* İş talimatları: Aşağıdaki kayıtların bütün satırlarını boş olanları atlayarak bir Markdown tablosuna aktarın. "Sıra" sütununa satırın sıra numarasını, "Satır" sütununa satırın kendisini yazın.

* Alıntılanan kayıtlar:
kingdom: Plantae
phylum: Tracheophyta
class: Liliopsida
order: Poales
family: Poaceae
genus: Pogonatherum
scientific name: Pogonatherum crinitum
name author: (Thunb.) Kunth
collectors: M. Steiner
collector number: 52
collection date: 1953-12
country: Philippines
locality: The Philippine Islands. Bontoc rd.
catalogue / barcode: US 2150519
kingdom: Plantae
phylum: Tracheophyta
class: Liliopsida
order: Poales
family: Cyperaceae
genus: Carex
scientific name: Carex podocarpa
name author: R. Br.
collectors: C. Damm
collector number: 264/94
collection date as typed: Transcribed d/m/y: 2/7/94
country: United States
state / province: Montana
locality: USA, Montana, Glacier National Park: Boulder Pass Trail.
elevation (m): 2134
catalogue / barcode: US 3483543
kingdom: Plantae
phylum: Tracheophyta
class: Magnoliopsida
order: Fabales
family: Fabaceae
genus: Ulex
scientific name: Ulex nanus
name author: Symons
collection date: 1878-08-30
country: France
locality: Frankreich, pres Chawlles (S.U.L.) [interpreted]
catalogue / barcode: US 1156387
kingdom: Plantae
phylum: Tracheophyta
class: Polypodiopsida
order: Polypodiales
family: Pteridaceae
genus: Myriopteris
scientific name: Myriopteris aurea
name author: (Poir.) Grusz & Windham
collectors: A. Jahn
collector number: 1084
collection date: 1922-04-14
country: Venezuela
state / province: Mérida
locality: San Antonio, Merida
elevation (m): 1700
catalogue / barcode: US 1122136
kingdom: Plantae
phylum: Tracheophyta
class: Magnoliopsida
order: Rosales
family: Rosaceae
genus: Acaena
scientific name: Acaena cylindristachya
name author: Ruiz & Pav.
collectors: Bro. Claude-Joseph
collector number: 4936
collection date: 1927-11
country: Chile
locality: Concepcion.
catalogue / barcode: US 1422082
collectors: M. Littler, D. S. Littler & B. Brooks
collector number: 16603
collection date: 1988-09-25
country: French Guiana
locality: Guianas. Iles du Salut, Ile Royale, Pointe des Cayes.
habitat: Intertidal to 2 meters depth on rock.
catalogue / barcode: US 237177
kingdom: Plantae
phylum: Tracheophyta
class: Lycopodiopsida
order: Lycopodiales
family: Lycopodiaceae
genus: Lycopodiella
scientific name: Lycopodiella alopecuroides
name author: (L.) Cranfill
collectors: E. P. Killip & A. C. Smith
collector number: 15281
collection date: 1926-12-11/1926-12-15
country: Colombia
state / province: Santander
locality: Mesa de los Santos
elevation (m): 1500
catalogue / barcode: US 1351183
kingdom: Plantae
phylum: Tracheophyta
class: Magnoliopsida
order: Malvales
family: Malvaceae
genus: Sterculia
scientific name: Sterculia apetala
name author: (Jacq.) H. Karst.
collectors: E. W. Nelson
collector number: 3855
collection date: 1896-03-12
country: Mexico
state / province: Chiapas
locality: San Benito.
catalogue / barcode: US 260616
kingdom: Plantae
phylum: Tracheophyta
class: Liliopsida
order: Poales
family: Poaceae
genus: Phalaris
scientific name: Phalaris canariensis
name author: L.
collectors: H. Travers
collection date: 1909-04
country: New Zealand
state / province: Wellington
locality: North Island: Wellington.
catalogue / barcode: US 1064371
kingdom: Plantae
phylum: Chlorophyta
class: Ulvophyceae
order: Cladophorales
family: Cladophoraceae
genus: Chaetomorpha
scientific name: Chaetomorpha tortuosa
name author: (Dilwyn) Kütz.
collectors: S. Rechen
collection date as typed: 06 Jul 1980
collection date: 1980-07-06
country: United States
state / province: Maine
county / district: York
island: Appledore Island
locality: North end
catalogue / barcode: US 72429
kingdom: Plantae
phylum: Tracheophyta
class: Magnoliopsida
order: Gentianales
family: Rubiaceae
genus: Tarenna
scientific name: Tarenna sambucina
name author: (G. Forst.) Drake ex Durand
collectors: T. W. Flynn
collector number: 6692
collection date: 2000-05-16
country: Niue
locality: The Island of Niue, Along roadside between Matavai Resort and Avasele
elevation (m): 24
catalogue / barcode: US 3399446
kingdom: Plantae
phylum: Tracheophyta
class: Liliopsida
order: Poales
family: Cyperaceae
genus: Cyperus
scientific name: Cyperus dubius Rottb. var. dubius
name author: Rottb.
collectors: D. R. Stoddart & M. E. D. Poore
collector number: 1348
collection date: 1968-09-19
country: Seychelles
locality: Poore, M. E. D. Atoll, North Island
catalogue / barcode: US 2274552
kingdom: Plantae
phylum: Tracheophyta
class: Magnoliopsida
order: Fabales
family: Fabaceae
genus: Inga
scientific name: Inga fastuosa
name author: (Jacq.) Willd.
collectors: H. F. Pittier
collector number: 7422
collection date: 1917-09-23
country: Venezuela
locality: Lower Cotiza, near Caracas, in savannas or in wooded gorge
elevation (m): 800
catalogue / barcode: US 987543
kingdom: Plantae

* Çözümlü problem:
| Sıra | Satır |
|---|---|
| 1 | kingdom: Plantae |
| 2 | phylum: Tracheophyta |
| 3 | class: Liliopsida |
| 4 | order: Poales |
| 5 | family: Poaceae |
| 6 | genus: Pogonatherum |
| 7 | scientific name: Pogonatherum crinitum |
| 8 | name author: (Thunb.) Kunth |
| 9 | collectors: M. Steiner |
| 10 | collector number: 52 |
| 11 | collection date: 1953-12 |
| 12 | country: Philippines |
| 13 | locality: The Philippine Islands. Bontoc rd. |
| 14 | catalogue / barcode: US 2150519 |
| 15 | kingdom: Plantae |
| 16 | phylum: Tracheophyta |
| 17 | class: Liliopsida |
| 18 | order: Poales |
| 19 | family: Cyperaceae |
| 20 | genus: Carex |
| 21 | scientific name: Carex podocarpa |
| 22 | name author: R. Br. |
| 23 | collectors: C. Damm |
| 24 | collector number: 264/94 |
| 25 | collection date as typed: Transcribed d/m/y: 2/7/94 |
| 26 | country: United States |
| 27 | state / province: Montana |
| 28 | locality: USA, Montana, Glacier National Park: Boulder Pass Trail. |
| 29 | elevation (m): 2134 |
| 30 | catalogue / barcode: US 3483543 |
| 31 | kingdom: Plantae |
| 32 | phylum: Tracheophyta |
| 33 | class: Magnoliopsida |
| 34 | order: Fabales |
| 35 | family: Fabaceae |
| 36 | genus: Ulex |
| 37 | scientific name: Ulex nanus |
| 38 | name author: Symons |
| 39 | collection date: 1878-08-30 |
| 40 | country: France |
| 41 | locality: Frankreich, pres Chawlles (S.U.L.) [interpreted] |
| 42 | catalogue / barcode: US 1156387 |
| 43 | kingdom: Plantae |
| 44 | phylum: Tracheophyta |
| 45 | class: Polypodiopsida |
| 46 | order: Polypodiales |
| 47 | family: Pteridaceae |
| 48 | genus: Myriopteris |
| 49 | scientific name: Myriopteris aurea |
| 50 | name author: (Poir.) Grusz & Windham |
| 51 | collectors: A. Jahn |
| 52 | collector number: 1084 |
| 53 | collection date: 1922-04-14 |
| 54 | country: Venezuela |
| 55 | state / province: Mérida |
| 56 | locality: San Antonio, Merida |
| 57 | elevation (m): 1700 |
| 58 | catalogue / barcode: US 1122136 |
| 59 | kingdom: Plantae |
| 60 | phylum: Tracheophyta |
| 61 | class: Magnoliopsida |
| 62 | order: Rosales |
| 63 | family: Rosaceae |
| 64 | genus: Acaena |
| 65 | scientific name: Acaena cylindristachya |
| 66 | name author: Ruiz & Pav. |
| 67 | collectors: Bro. Claude-Joseph |
| 68 | collector number: 4936 |
| 69 | collection date: 1927-11 |
| 70 | country: Chile |
| 71 | locality: Concepcion. |
| 72 | catalogue / barcode: US 1422082 |
| 73 | collectors: M. Littler, D. S. Littler & B. Brooks |
| 74 | collector number: 16603 |
| 75 | collection date: 1988-09-25 |
| 76 | country: French Guiana |
| 77 | locality: Guianas. Iles du Salut, Ile Royale, Pointe des Cayes. |
| 78 | habitat: Intertidal to 2 meters depth on rock. |
| 79 | catalogue / barcode: US 237177 |
| 80 | kingdom: Plantae |
| 81 | phylum: Tracheophyta |
| 82 | class: Lycopodiopsida |
| 83 | order: Lycopodiales |
| 84 | family: Lycopodiaceae |
| 85 | genus: Lycopodiella |
| 86 | scientific name: Lycopodiella alopecuroides |
| 87 | name author: (L.) Cranfill |
| 88 | collectors: E. P. Killip & A. C. Smith |
| 89 | collector number: 15281 |
| 90 | collection date: 1926-12-11/1926-12-15 |
| 91 | country: Colombia |
| 92 | state / province: Santander |
| 93 | locality: Mesa de los Santos |
| 94 | elevation (m): 1500 |
| 95 | catalogue / barcode: US 1351183 |
| 96 | kingdom: Plantae |
| 97 | phylum: Tracheophyta |
| 98 | class: Magnoliopsida |
| 99 | order: Malvales |
| 100 | family: Malvaceae |
| 101 | genus: Sterculia |
| 102 | scientific name: Sterculia apetala |
| 103 | name author: (Jacq.) H. Karst. |
| 104 | collectors: E. W. Nelson |
| 105 | collector number: 3855 |
| 106 | collection date: 1896-03-12 |
| 107 | country: Mexico |
| 108 | state / province: Chiapas |
| 109 | locality: San Benito. |
| 110 | catalogue / barcode: US 260616 |
| 111 | kingdom: Plantae |
| 112 | phylum: Tracheophyta |
| 113 | class: Liliopsida |
| 114 | order: Poales |
| 115 | family: Poaceae |
| 116 | genus: Phalaris |
| 117 | scientific name: Phalaris canariensis |
| 118 | name author: L. |
| 119 | collectors: H. Travers |
| 120 | collection date: 1909-04 |
| 121 | country: New Zealand |
| 122 | state / province: Wellington |
| 123 | locality: North Island: Wellington. |
| 124 | catalogue / barcode: US 1064371 |
| 125 | kingdom: Plantae |
| 126 | phylum: Chlorophyta |
| 127 | class: Ulvophyceae |
| 128 | order: Cladophorales |
| 129 | family: Cladophoraceae |
| 130 | genus: Chaetomorpha |
| 131 | scientific name: Chaetomorpha tortuosa |
| 132 | name author: (Dilwyn) Kütz. |
| 133 | collectors: S. Rechen |
| 134 | collection date as typed: 06 Jul 1980 |
| 135 | collection date: 1980-07-06 |
| 136 | country: United States |
| 137 | state / province: Maine |
| 138 | county / district: York |
| 139 | island: Appledore Island |
| 140 | locality: North end |
| 141 | catalogue / barcode: US 72429 |
| 142 | kingdom: Plantae |
| 143 | phylum: Tracheophyta |
| 144 | class: Magnoliopsida |
| 145 | order: Gentianales |
| 146 | family: Rubiaceae |
| 147 | genus: Tarenna |
| 148 | scientific name: Tarenna sambucina |
| 149 | name author: (G. Forst.) Drake ex Durand |
| 150 | collectors: T. W. Flynn |
| 151 | collector number: 6692 |
| 152 | collection date: 2000-05-16 |
| 153 | country: Niue |
| 154 | locality: The Island of Niue, Along roadside between Matavai Resort and Avasele |
| 155 | elevation (m): 24 |
| 156 | catalogue / barcode: US 3399446 |
| 157 | kingdom: Plantae |
| 158 | phylum: Tracheophyta |
| 159 | class: Liliopsida |
| 160 | order: Poales |
| 161 | family: Cyperaceae |
| 162 | genus: Cyperus |
| 163 | scientific name: Cyperus dubius Rottb. var. dubius |
| 164 | name author: Rottb. |
| 165 | collectors: D. R. Stoddart & M. E. D. Poore |
| 166 | collector number: 1348 |
| 167 | collection date: 1968-09-19 |
| 168 | country: Seychelles |
| 169 | locality: Poore, M. E. D. Atoll, North Island |
| 170 | catalogue / barcode: US 2274552 |
| 171 | kingdom: Plantae |
| 172 | phylum: Tracheophyta |
| 173 | class: Magnoliopsida |
| 174 | order: Fabales |
| 175 | family: Fabaceae |
| 176 | genus: Inga |
| 177 | scientific name: Inga fastuosa |
| 178 | name author: (Jacq.) Willd. |
| 179 | collectors: H. F. Pittier |
| 180 | collector number: 7422 |
| 181 | collection date: 1917-09-23 |
| 182 | country: Venezuela |
| 183 | locality: Lower Cotiza, near Caracas, in savannas or in wooded gorge |
| 184 | elevation (m): 800 |
| 185 | catalogue / barcode: US 987543 |
| 186 | kingdom: Plantae |